== Task ==
Pick every line out of the entries below that holds the string "Supporting", and report them.

(Given records Opens)

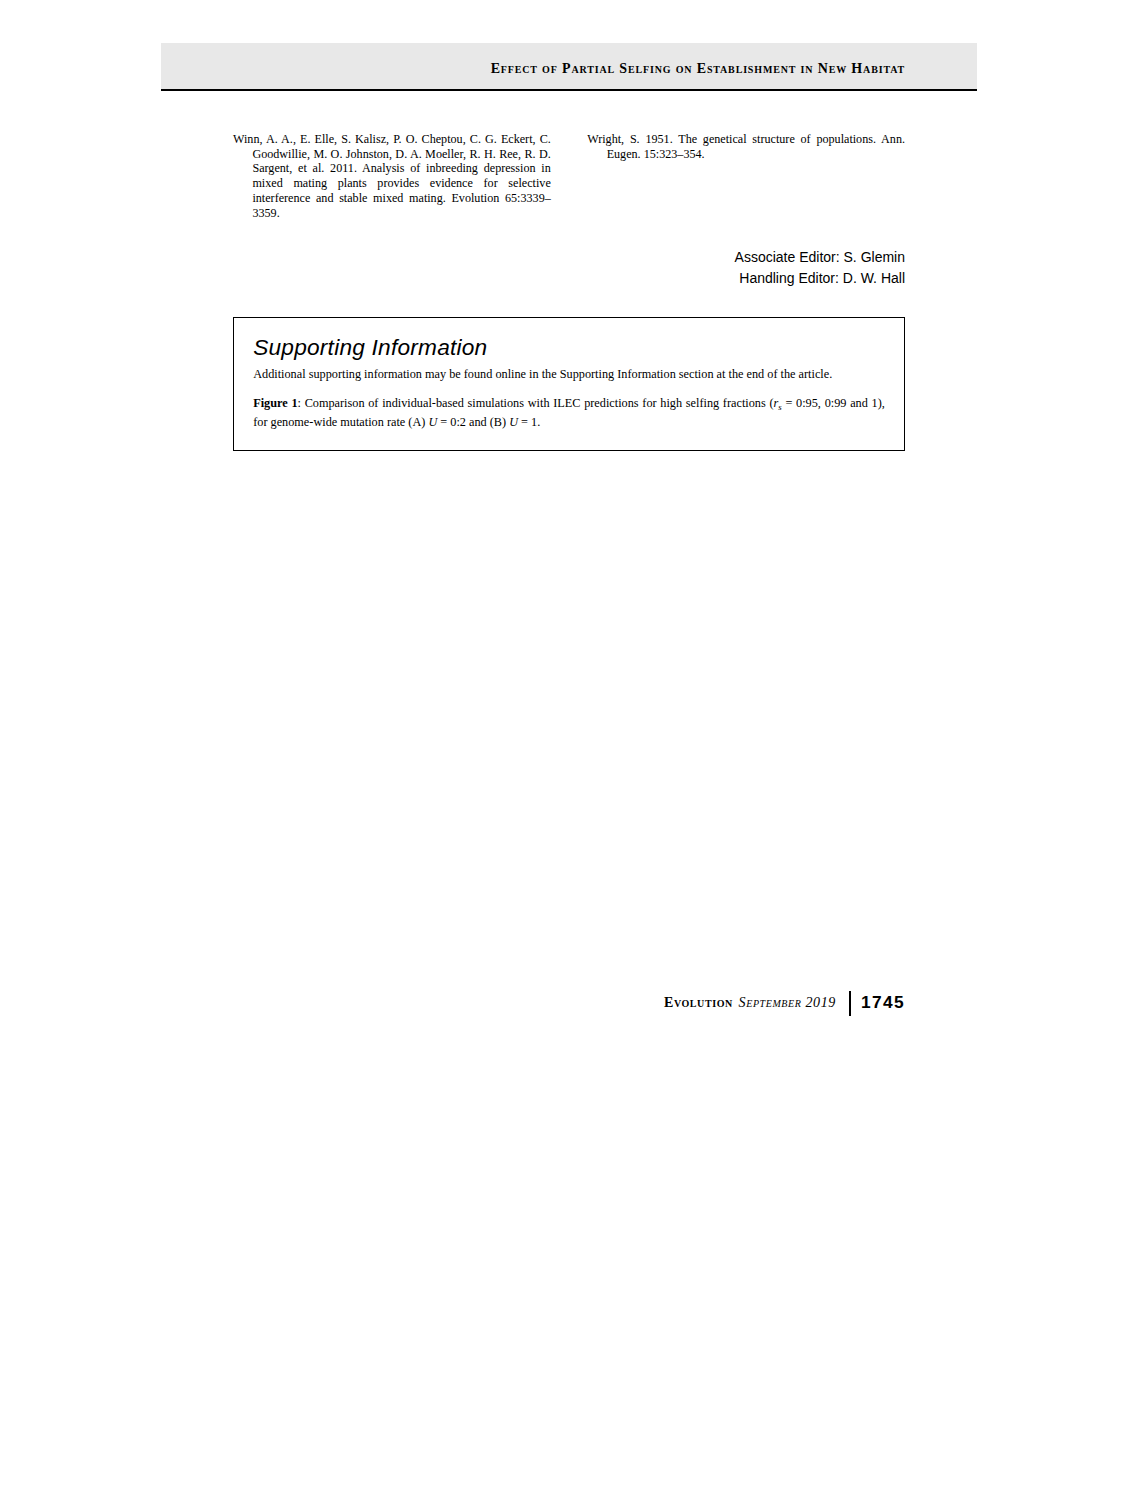Effect of Partial Selfing on Establishment in New Habitat
Winn, A. A., E. Elle, S. Kalisz, P. O. Cheptou, C. G. Eckert, C. Goodwillie, M. O. Johnston, D. A. Moeller, R. H. Ree, R. D. Sargent, et al. 2011. Analysis of inbreeding depression in mixed mating plants provides evidence for selective interference and stable mixed mating. Evolution 65:3339–3359.
Wright, S. 1951. The genetical structure of populations. Ann. Eugen. 15:323–354.
Associate Editor: S. Glemin
Handling Editor: D. W. Hall
Supporting Information
Additional supporting information may be found online in the Supporting Information section at the end of the article.
Figure 1: Comparison of individual-based simulations with ILEC predictions for high selfing fractions (rs = 0:95, 0:99 and 1), for genome-wide mutation rate (A) U = 0:2 and (B) U = 1.
Evolution September 2019 1745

(Given records Closes)

== Output of the exercise ==
Supporting Information
Additional supporting information may be found online in the Supporting Information section at the end of the article.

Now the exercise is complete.